If we examine the acts of Great Britain which brought on the Revolution we find that they were all legal. They were all in harmony with the spirit of the age. There was simply a general breakdown of mercantilism. Patrick Henry especially talked about "rights as British subjects," but there were no such rights of which the colonies were being deprived. Had they remained in England they would have enjoyed no privileges of which they were deprived by coming to America. Talk of this sort made effective oratory, but was false when examined. "No Taxation without Representation" is not a legal matter but commonplace political philosophy. We have many other examples of taxation without representation. The great majority of people in England were then disfranchised yet taxed. Women were taxed before they were given the ballot. Many people are now taxed even in those states where they are deprived of the ballot. Phrases, as this regarding taxation, were merely effective generalities without real meaning. The mistake of Great Britain was not in the passage of any illegal or unusual laws for governing the colonies, but it was in trying to rule a group of people against their will. Such a policy invariably invites trouble.

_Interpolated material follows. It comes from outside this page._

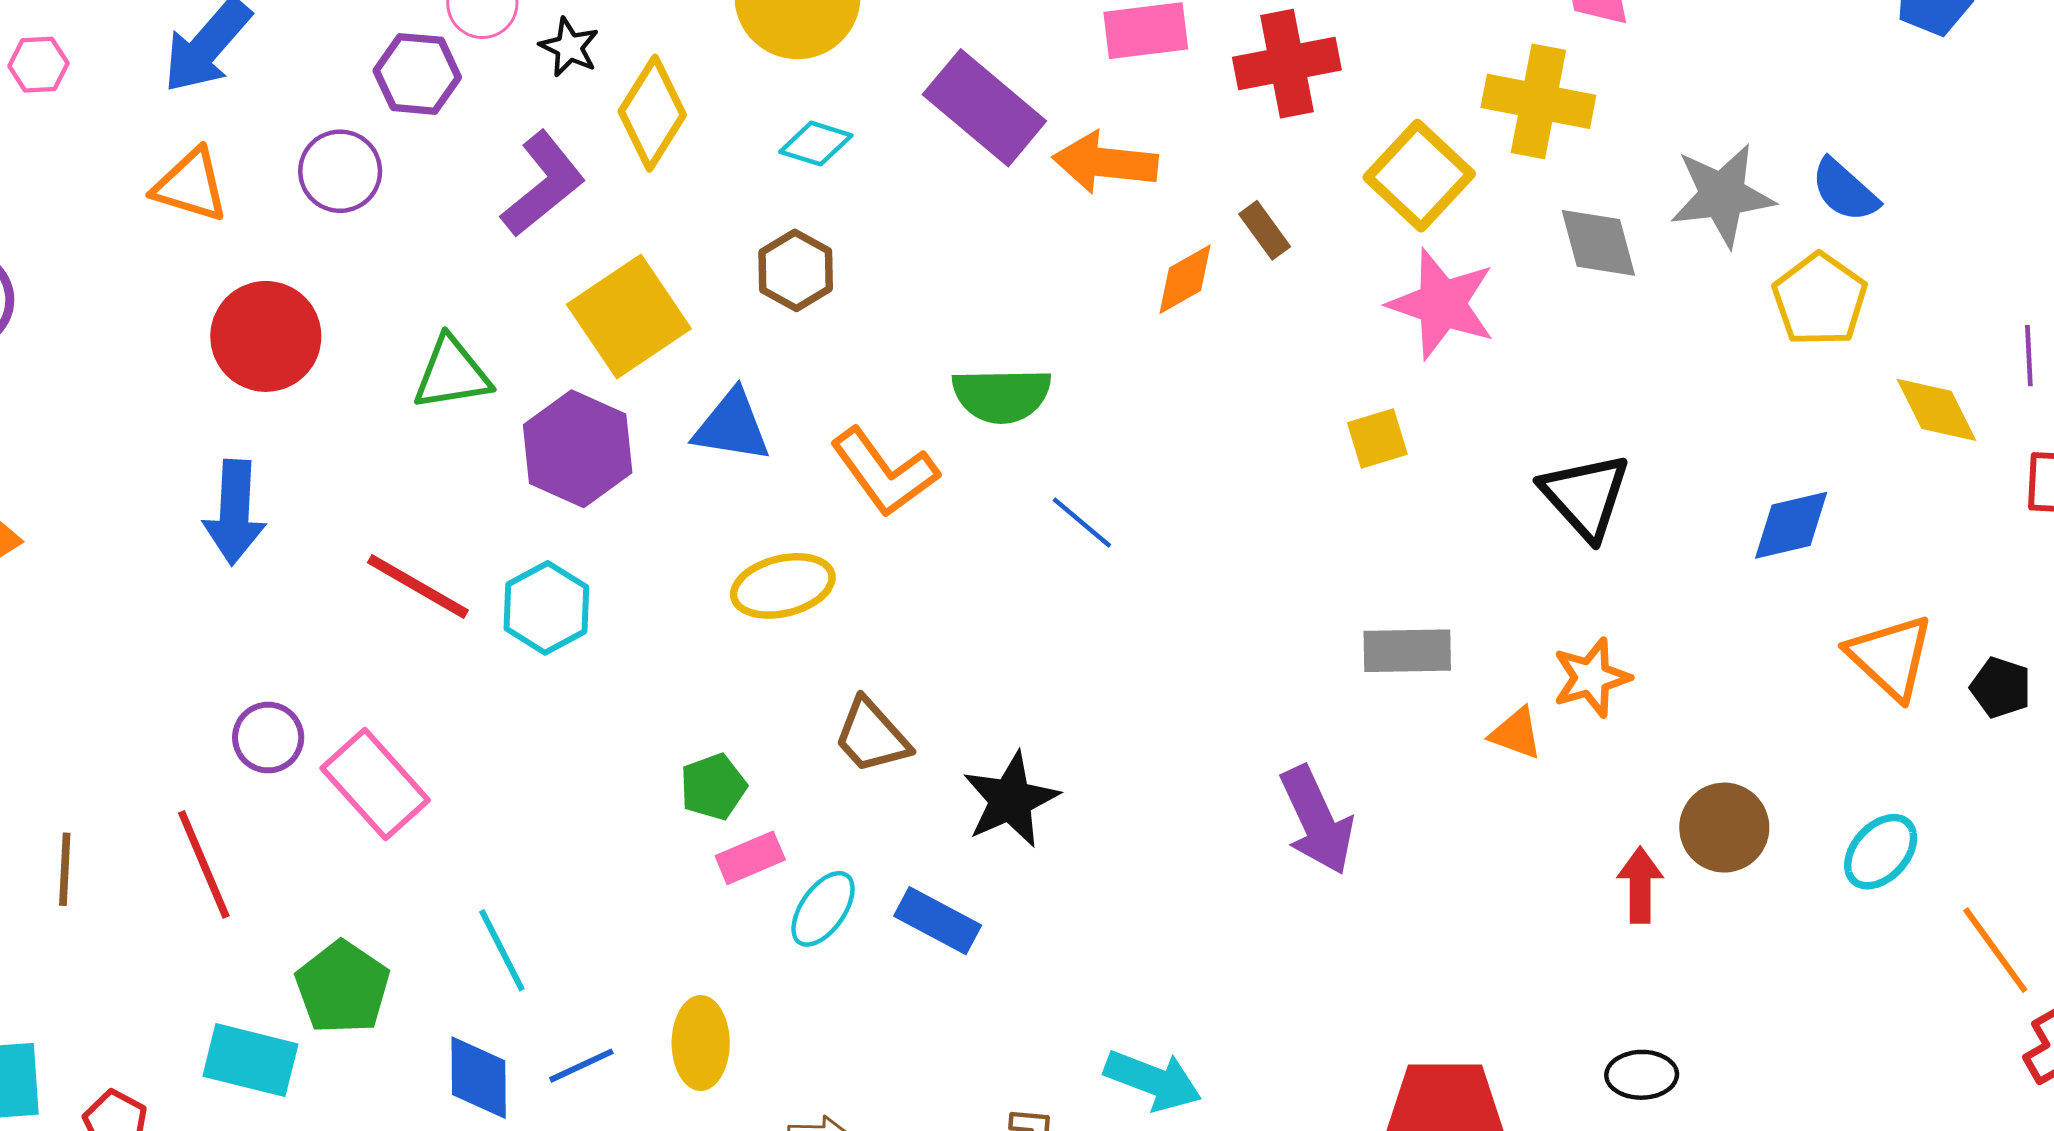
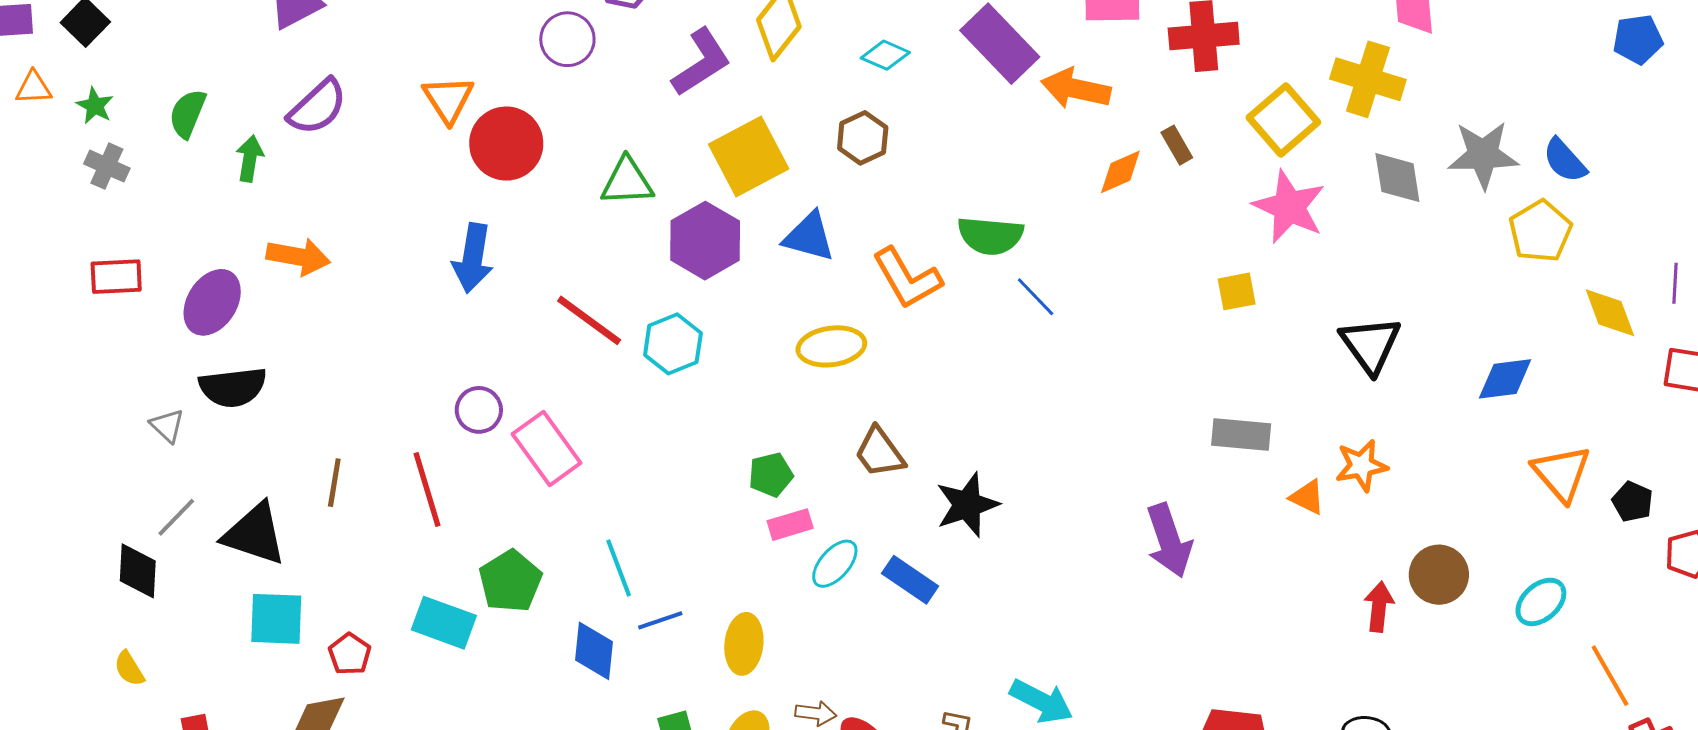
orange triangle: (191, 185) -> (448, 99), moved, turned 34
blue line: (1082, 523) -> (1036, 297), moved
blue line: (581, 1066) -> (660, 620), moved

Instead of thirteen units, as we usually regard the thirteen colonies, there were three units differing in economic and political ideals. The coastal plains extending from New Hampshire to Pennsylvania constituted one, which was dominated by commercial interests. The second was the tidewater section from Maryland to Georgia, which was primarily agricultural and was dominated by the planters. The third unit or section was the frontier with extreme ideas about political democracy. The first unit was commercial and interested in trade and shipbuilding. Great mercantile families had grown up there accumulating their wealth largely through smuggling with the West Indies. To them the navigation laws were especially offensive. Their chief desire was to restore the commercial conditions before 1763, yet they bitterly opposed a withdrawal from the British Empire, for they wanted its protection. They dominated Boston, Newport, New York, and Philadelphia. They were Whig in opposing trade restrictions, but Tory in opposing separation. They had no sympathy with the political radicalism of Jefferson, Henry, and such leaders. The second region was the tidewater region of the South. It was dominated by the planters, many of whom were heavily in debt to British creditors. They secured the passage of lax bankruptcy laws detrimental to non-resident creditors. These laws, however, were vetoed by the king as were the laws providing for colonial bills of credit. These planters felt themselves aristocrats. Although they opposed British financial policy, they likewise objected to the democracy of Jefferson. The third section was the frontier. This section had often been discriminated against by the older sections in matters of representation in the colonial assemblies, administration of justice, and taxation. Its inhabitants were zealous for popular rights and had no economic interests to the contrary. In domestic politics they were out of harmony with the commercial and planter sections. Their zeal for imaginary "rights of man" gave great impetus to the movement for independence. Henry and Jefferson were the leaders of this section and their point of view prevailed when the Declaration of Independence was written, the ideas of which were shocking to the other sections.

These three sections reacted differently to the various British Acts. In Georgia, the frontier people were pro-British because they were dependent upon Great Britain for subsidies and protection from the Indians. The frontier people of North Carolina were also Tory because they had a sharp difference with the eastern part of the state. Had the frontier of all the colonies had a similar sharp difference with the coastal plains they would no doubt have been Tory and defeated the Revolution. The frontier of Virginia got possession of the state and furnished such leaders as Henry and Jefferson.

The Revolution was the American phase of an English civil war. It was not so much a conflict between England and the colonies as between different classes of the English people. It was struggle between liberals and conservatives. The liberals were in control in the colonies while the conservatives were in control in England. In both countries there was a large and influential minority group. The thirteen colonies were a part of the British Empire and simply seceded, as the South did in 1860.